Now, Buckley cites Federalist No. 43 as if it unquestionably settles the matter, but of course that pamphlet did no such thing. Toward the end of that essay, Madison takes up the issue of why the “Confederation . . . can be superseded without the unanimous consent” the states. He invokes the nature of a “compact between independent sovereigns,” which, according to well-established treaty principles, allows a party to it to claim that the agreement has been “violated and void.” That’s correct given the original terms of who entered into that agreement. Behind that contract principle, of course, is the deeper right of self-governance rooted in natural law. But Madison nowhere asserts that if the Constitution were approved based on the new theory of self-governance, a single state or even a few disgruntled states, can dissolve it.
 
Indeed, Madison insists, in a letter dated January 1, 1833 to Alexander Rives, that “a rightful secession requires the consent of the others, or an abuse of the compact.” The idea that “a single State has a right to seceded, at will from the rest . . . would not, till of late, have been palatable anywhere.” Even if secession could be done, it would have be accomplished “without injustice or injury to the Community.” Think of the “consequences,” including the dismemberment of territory.
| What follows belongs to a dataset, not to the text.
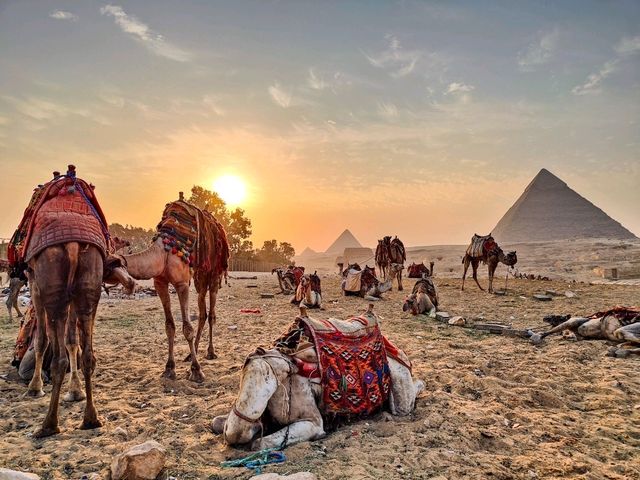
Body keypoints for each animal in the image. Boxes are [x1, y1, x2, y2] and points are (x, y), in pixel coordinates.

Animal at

An individual expatriate could not, for instance, “withdraw his portion of territory from the common domain.”
 
Agreed, and I think the counterargument is even stronger that Professor Tsai puts it.  I would sketch the argument this way:
 
(1) The Constitution declares that it and federal statutes (and treaties) are the supreme law of the land, notwithstanding any state laws or state constitutional provisions to the contrary (Art VI).  Thus, not only does it not provide any express (or, I would say, implied) power of states to secede, it directly declares that states as states do not have the power to displace the Constitution or federal law.
 
(2) As Professor Tsai says (following Ackerman, Amar, etc.), the Constitution's preamble invokes the people of the United States, not the states, as the possessors of ultimate sovereignty (a point reaffirmed in the Tenth Amendment).  The Constitution thus is not a compact of the states, and whatever could be implied about secession from a compact of states doesn't apply to the Constitution.  While I wouldn't endorse everything that Ackerman and Amar draw from this proposition, it does seem at minimum to further reject the idea of the states having a reserved right of secession. 
 
(3) I'm not aware of any commentary from the ratification debates indicating that if states tried out the Constitution for a while and didn't like it, they could withdraw.  If that had been a common understanding, it would have been a good argument for Federalists to deploy, as it would suggest that states would not be risking much in giving the Constitution a try.  But in fact, as Professor Tsai says, Federalists most likely had the opposite view given their desire for a stronger union.
 
(4) Professor Buckley rests principally on Federalist 43, but Professor Tsai counters (and I agree):
 
Buckley cites Federalist No. 43 as if it unquestionably settles the matter, but of course that pamphlet did no such thing. Toward the end of that essay, Madison takes up the issue of why the “Confederation . . . can be superseded without the unanimous consent” [of] the states. He invokes the nature of a “compact between independent sovereigns,” which, according to well-established treaty principles, allows a party to it to claim that the agreement has been “violated and void.” That’s correct given the original terms of who entered into that agreement. Behind that contract principle, of course, is the deeper right of self-governance rooted in natural law. But Madison nowhere asserts that if the Constitution were approved based on the new theory of self-governance, a single state or even a few disgruntled states, can dissolve it.
 
In any event it seems quite untrue that originalists "must" accept the constitutionality of state secession.